Commission of Conservation

Commission of Conservation, established 1909 to provide Canadian governments with the most up-to-date scientific advice on the CONSERVATION of human and natural resources. The wastefulness of the common methods of resource exploitation was widely admitted, and the conservation movement was beginning to offer alternative approaches, particularly in the US where the first national commission was struck in 1908. Canada was urged to follow suit, as a step towards a continental conservation policy.

 This plea won the support of 2 leading Canadian conservationists, Clifford SIFTON and Prime Minister Wilfrid LAURIER, by whose government the Canadian commission was created.

Sifton served as the commission's chairman until 1918 and was always its guiding spirit.
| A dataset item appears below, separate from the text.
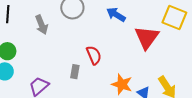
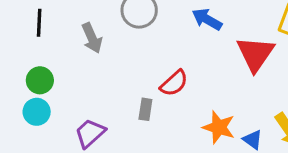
red semicircle: (94, 55) -> (174, 83), turned 72

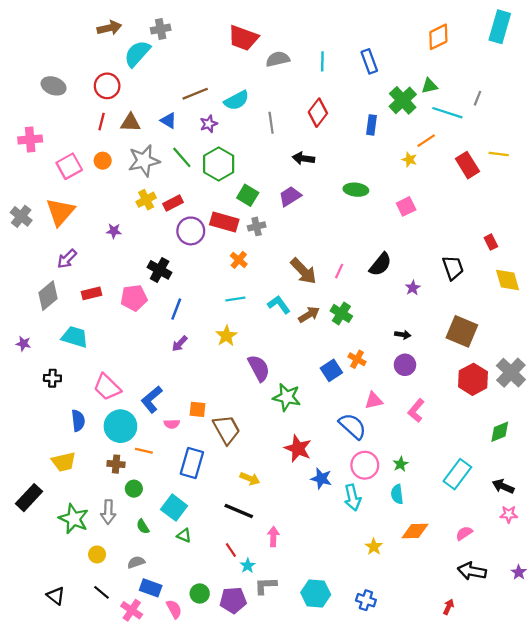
To Sifton, conservation meant that resources should be used in ways that would generate the greatest benefit for all Canadians. The public interest demanded wise management, but wise management in turn demanded the best understanding of the resource base. The commission was expected to provide this knowledge.

The members of the commission included 3 federal Cabinet ministers, the 9 provincial ministers with responsibility for natural resources, and 20 members at large, including a professor from every province with a university. The commission was further organized into working committees which directed a diverse array of research in 7 topical fields: agricultural land, water and water power, fisheries, game and fur-bearing animals, forests, minerals, and public health.

The results were published in some 200 books, reports and scientific papers that constituted the first large-scale survey of Canadian resources and resource problems. Achievements in public policy were not as great. Governments were slow to accept the commission's advice, and, as other agencies of the federal government became more active in resource management, the Commission of Conservation came to seem redundant. It was dissolved in 1921.